Durant l’examen au Sénat de la mission budgétaire dédiée à l’agriculture vendredi soir, la chambre haute a voté pour supprimer les crédits de l’Agence bio, estimant que ses missions pouvaient être reprises par d’autres opérateurs comme l’établissement public FranceAgriMer, « ou réinternalisées par les services du ministère de l’Agriculture ».
« Cette suppression, voulue par la droite sénatoriale et à laquelle ne s’est pas opposée la ministre de l’Agriculture, serait un coup très dur pour la transition alimentaire et agricole », s’est insurgé Jean Verdier, le président de l’Agence bio. « C’est la transition alimentaire et agricole qu’on assassine » a réagi à son tour auprès Laure Verdeau, directrice de l’Agence bio.

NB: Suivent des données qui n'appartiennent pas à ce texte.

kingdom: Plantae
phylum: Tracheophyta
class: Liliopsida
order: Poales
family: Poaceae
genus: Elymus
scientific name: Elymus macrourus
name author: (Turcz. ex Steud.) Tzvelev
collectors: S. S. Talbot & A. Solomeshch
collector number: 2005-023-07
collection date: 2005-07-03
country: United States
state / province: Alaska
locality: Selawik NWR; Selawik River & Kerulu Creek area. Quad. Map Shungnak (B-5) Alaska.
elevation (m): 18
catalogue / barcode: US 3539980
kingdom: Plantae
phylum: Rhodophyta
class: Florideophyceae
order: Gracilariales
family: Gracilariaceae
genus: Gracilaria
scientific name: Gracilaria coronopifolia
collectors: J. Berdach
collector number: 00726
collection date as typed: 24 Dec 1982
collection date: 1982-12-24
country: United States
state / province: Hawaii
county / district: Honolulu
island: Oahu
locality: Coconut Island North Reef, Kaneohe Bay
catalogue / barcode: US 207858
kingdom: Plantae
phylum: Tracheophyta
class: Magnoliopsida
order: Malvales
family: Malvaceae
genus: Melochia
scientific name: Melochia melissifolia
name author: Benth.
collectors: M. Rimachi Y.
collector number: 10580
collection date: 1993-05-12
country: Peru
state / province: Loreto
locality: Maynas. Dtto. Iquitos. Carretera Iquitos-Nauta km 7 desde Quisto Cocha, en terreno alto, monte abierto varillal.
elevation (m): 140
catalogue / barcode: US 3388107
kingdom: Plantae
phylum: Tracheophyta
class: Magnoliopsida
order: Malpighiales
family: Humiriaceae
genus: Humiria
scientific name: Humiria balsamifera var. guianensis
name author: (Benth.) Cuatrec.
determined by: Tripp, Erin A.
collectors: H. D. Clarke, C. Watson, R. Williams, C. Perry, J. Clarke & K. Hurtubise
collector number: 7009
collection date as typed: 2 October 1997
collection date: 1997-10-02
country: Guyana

Après l’attaque en règle du premier ministre contre l’Office français de la biodiversité, la suppression des crédits de l’Agence Bio dessine une volonté politique de casser tout ce qui gêne la domination des firmes de l’agrochimie et propose des alternatives à l’agriculture intensive et dessine des pistes vers une transition agroécologique de la production alimentaire.
Ce vote de l’amendement de la droite sénatoriale au Sénat a suscité une levée de boucliers pour défendre l’Agence bio, menacée de disparaître avec l’aval du gouvernement.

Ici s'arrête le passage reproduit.